Savannah recounted her own journey to Georgetown while imparting the lessons she learned along the way. She earned an undergraduate degree in journalism from the University of Arizona in 1993 and embarked on a career in media, but then she decided to switch gears and go to law school. She graduated from Georgetown in 2002.

"I worked in local television news, rising from market to bigger market with my reporter’s notebook and helmet hair and red blazer‚ when I decided to blow it all up and go to law school," she said in her speech. "Lesson one: High school slackers can turn it around. Lesson two: Don’t play it safe."
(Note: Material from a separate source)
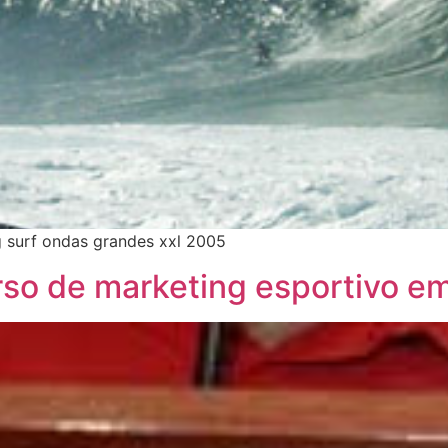
ig surf ondas grandes xxl 2005
rso de marketing esportivo e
Savannah shared how much taking that risk changed her life. She ended up working for a law firm and then becoming a correspondent on high-profile legal cases for CourtTV. That job led her to a position with NBC News.

"Maybe law school was a big gamble for you, as it was for me," she said. "Or maybe, it was your safety net. Maybe it was your way of avoiding the scarier path. Whatever the case, I’m telling you, anything interesting you want to do, anything meaningful you want to accomplish, it is waiting for you, it is possible for you, but it is on the other side of a big risk‚ on the other side of a big bet.

"No, I’m not talking about crypto," she joked. "A bet on yourself, real skin in the game. It might work out, it might not. But the riskier step will be not to try."

She imagined what she would've told a young Savannah Guthrie if she could go back in time to her law school days.

"If you do see my old self walking around somewhere today, this was what I was thinking you could tell her: Don’t worry so much," she said. "Don’t sweat every tiny thing like it’s the ultimate end-all, be-all thing.

"Tell her: It’s good to have a plan but it’s also good to take it, rip it up and do something wild and daring, even if it feels like you’re taking everything you’ve worked so hard for and lighting it on fire."

Savannah Guthrie
Savannah celebrated her own graduation from Georgetown Law School in 2002.TODAY

Savannah then dropped a Taylor Swift reference to keep it current for the Class of 2023.

"Tell her, 'It’s me, hi, I’m the problem it’s me,'" she said.

It wasn't just Savannah's speech that made her return to Georgetown memorable. She also reunited with some old law school friends.

"She would get up at four in the morning in law school," her friend Lindsay said. "I mean, you really did this whole waking up early thing, like not just the TODAY show thing."

"We were all pushing ourselves as hard as we could push, and we all found out what we could do," Savannah remembered. "And I think that’s the value of doing something like going to law school. That’s what I’m going to try to tell the students today. Push yourself, stretch yourself, find out who you are. This is the only way, you have to do it by doing the hard things."

Savannah was welcomed back by William Treanor, the dean of Georgetown Law, as well as Frances DeLaurentis, one of her former professors.

"So it was a class of 125 people, and I thought, 'I want to call on someone on Day One, but I don’t want to intimidate them too much,'" DeLaurentis recalled. "So I cold called on (Savannah) in the middle. She was in the middle of the room in shock that I called on her, but she was a great student."

Twenty-plus years after she was that nervous student on her first day, Savannah savored sending the next generation of graduates out into the world with words of encouragement.

"I'm proud of you, graduates," she told the crowd. "I'm honored to be with you. Because I was here once, I know exactly what it took for you to get to this moment. I'm looking at every one of you, marveling, and cheering you on into your brave, wild and wonderful future."